No recuerdo haber decidido no tener hijos, creo que más bien nací sin ese interés.
No sé si sea una tendencia reciente, pero cada vez se escucha más el término ChildFree para referirse a esas personas que han decidido no tener hijos, y grupos de personas que se auto definen de esta forma han estado proliferando en Facebook.
Pero yo tengo casi cuarenta años y mi ideología y estilo de vida sin hijos tiene su origen mucho antes de que este término si quiera se conociera, así que en mi caso esta tendencia es nueva sólo en su mediatización.

¿Cómo fue que decidiste ser ChildFree (CF)? Es una pregunta que se repite en todos los grupos y pensando en las razones creo que en mi caso ni siquiera fue una decisión consciente. Es más, ni siquiera podría decir que fue una decisión. No hubo un momento en el que “decidí” no tener hijos, pero jamás he tenido interés por ser padre y jamás ha formado parte de mis deseos. En mis pensamientos de infancia y adolescencia, en mis sueños y anhelos, jamás ha aparecido la paternidad. Quería ser escritor, quería ser empresario, quería aprender muchas cosas, leer mucho, conocer el mundo, experimentar, pero jamás he tenido el interés, mucho menos el deseo, de ser padre. Quizá parezca extraño, porque aún hoy a la gente le cuesta concebir que alguien no sienta el deseo de tener descendencia.
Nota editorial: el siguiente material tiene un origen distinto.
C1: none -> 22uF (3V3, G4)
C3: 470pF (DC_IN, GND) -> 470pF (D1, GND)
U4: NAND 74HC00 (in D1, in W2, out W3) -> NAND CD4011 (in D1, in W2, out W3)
Es difícil que alguien con hijos acepte esto porque se piensa que es un deseo inherente al ser humano y que es un instinto que todos debemos experimentar. En mi caso no es así. Ni fue producto de un episodio traumático ni consecuencia de una mala experiencia, simplemente jamás ha sido de mi interés. 

Sé que, como yo, hay más personas, tanto mujeres (quizá sean la mayoría) como hombres, que no sienten el deseo de tener descendencia. Esta determinación usualmente nos hace objeto de críticas y señalamientos, y para muchos resulta hasta una postura contra natura. Se piensa además que es una moda, una especie mainstream que se ha propagado en los últimos años y es muy probable que para muchos así lo sea. Pero en mi caso, como el de muchos, es algo que jamás me ha interesado. Ni me conmueven, ni me parecen un logro ni me gusta convivir con ellos.
Que quien quiera hijos los tenga con responsabilidad y se haga cargo de ellos, que los demás no tenemos por qué sufrirlos. Y que se nos respete nuestra decisión, que ni somos fenómenos ni personas amargadas.